Source text:
He’s spent some $10 million on technology over the past years and has centralised its customer service in Brisbane, sending job registrations to Manila for offshore processing as part of the business transformation.

“There will always be a need for customer service and there will always be a need for job registrations but we need to automate the processes as much as we can and that is giving our customers absolute visibility – everything in our technology runs in a live environment,” he says.

Customers’ needs are constantly changing but what ACFS has learnt is to provide information at any given time.

“It’s about being proactive to reduce the customers’ cost; we’re not a supplier that is the cheapest from A to B, we have to have the best solution overall that saves them money in total supply chain,” Tzaneros explains.

“We very much focus on the overall solution.”

The outlook for growth became clear for ACFS four years ago when it gained total control of its joint venture with Asciano’s logistics arm Patrick Port Logistics.

That’s when the company has shifted from being a transport company to an infrastructure business.

Tzaneros says the joint venture with Patrick was the best decision he had made but also the most challenging period of the company’s business life cycle to date.

“What came with that was some significant land holding,” Tzaneros says.

“Culturally, it was very challenging in needing to reengineer facilities the way they operated. Probably the hardest thing was the cultural aspect of putting ACFS and Patrick together.

“In those early days, we tried to find a middle ground to appease everybody but when we became fully privatised again in 2016 we had a look and said who are we?

“The answer is, we’re ACFS and we’ll do things the ACFS way.”

Brief 1:
Return, unchanged, the lines of the listing starting with the line containing "tabatud suurepärane trofeepull, mis" and going on through the line containing "jahifotograafiaga tegelema hakata".
The ACFS passage and the listing have nothing to do with each other.

Task input:
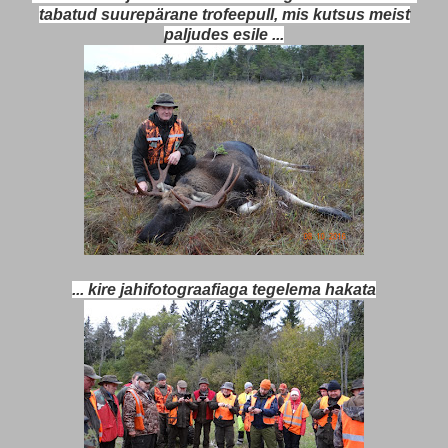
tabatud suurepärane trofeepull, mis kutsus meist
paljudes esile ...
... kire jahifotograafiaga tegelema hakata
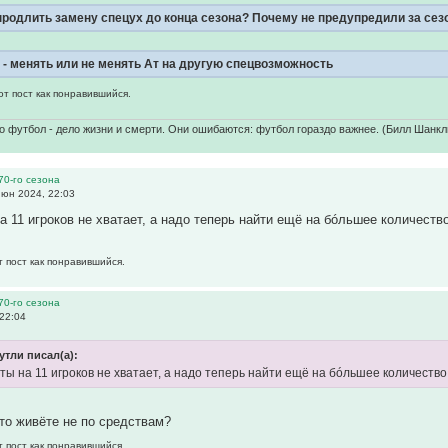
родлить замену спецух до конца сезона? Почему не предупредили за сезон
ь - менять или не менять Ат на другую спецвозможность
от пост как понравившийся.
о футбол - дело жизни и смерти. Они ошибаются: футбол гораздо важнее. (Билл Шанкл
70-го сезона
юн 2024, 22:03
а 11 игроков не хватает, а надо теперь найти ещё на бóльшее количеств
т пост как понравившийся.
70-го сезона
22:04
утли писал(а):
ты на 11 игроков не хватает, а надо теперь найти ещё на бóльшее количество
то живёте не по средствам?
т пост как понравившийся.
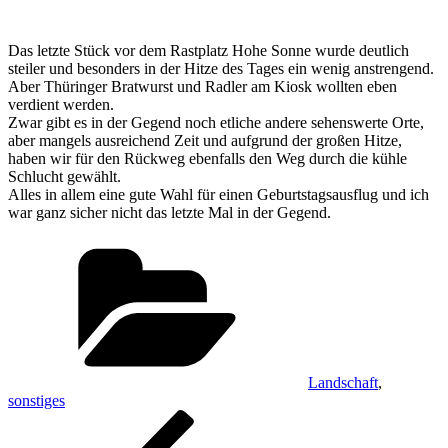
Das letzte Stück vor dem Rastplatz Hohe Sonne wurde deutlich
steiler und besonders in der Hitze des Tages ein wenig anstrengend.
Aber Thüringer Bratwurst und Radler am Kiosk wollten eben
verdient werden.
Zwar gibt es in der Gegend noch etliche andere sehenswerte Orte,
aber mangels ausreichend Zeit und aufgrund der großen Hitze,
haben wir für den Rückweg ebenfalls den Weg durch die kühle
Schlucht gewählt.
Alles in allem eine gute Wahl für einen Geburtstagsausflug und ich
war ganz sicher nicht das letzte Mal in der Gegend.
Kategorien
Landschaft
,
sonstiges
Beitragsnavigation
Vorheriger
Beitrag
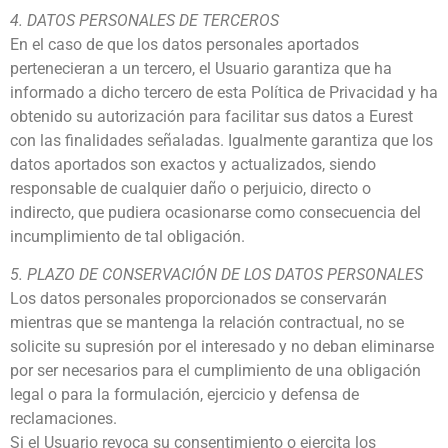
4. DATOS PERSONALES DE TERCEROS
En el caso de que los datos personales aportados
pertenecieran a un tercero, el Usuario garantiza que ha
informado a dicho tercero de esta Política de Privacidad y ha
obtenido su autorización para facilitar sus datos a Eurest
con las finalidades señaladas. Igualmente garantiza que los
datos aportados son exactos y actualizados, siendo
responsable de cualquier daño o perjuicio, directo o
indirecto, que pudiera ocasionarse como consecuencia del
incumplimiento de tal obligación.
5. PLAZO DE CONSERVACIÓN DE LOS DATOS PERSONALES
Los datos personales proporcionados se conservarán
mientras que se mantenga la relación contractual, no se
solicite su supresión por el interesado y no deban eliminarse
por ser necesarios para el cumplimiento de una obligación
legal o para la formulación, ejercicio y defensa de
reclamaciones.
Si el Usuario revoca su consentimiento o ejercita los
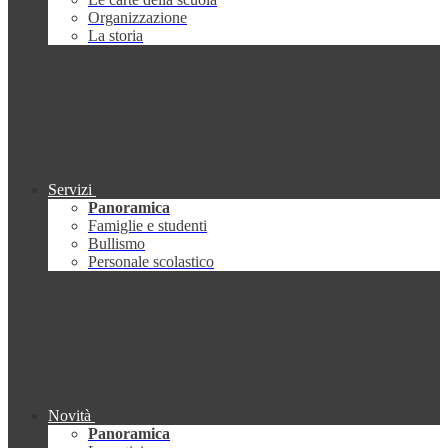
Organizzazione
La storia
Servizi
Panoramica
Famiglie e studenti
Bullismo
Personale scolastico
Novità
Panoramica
---
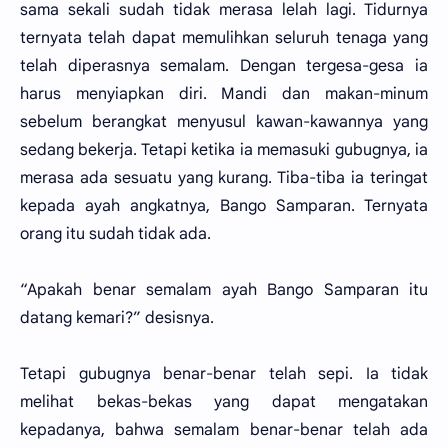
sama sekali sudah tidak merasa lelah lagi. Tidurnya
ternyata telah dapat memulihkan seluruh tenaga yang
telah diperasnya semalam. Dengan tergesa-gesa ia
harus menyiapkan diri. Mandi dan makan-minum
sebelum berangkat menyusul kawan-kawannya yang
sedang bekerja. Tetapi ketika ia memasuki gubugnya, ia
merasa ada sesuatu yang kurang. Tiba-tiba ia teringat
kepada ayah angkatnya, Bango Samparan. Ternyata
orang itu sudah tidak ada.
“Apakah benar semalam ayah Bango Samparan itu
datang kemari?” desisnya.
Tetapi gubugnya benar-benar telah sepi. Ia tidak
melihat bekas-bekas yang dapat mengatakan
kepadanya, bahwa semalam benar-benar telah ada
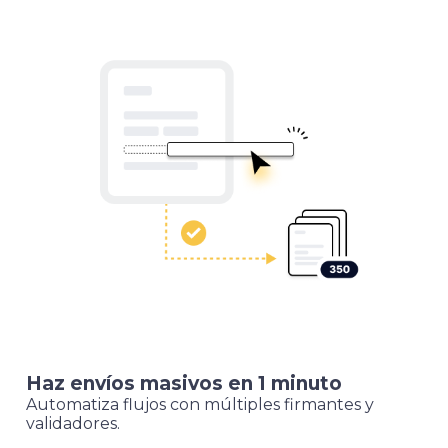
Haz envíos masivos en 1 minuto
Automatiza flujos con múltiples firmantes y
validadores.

Brief 2:
Retype the ACFS passage without any change, starting with "That’s when the" and going on through "cycle to date.".

Exercise answer 1:
tabatud suurepärane trofeepull, mis kutsus meist
paljudes esile ...
... kire jahifotograafiaga tegelema hakata

Exercise answer 2:
That’s when the company has shifted from being a transport company to an infrastructure business.

Tzaneros says the joint venture with Patrick was the best decision he had made but also the most challenging period of the company’s business life cycle to date.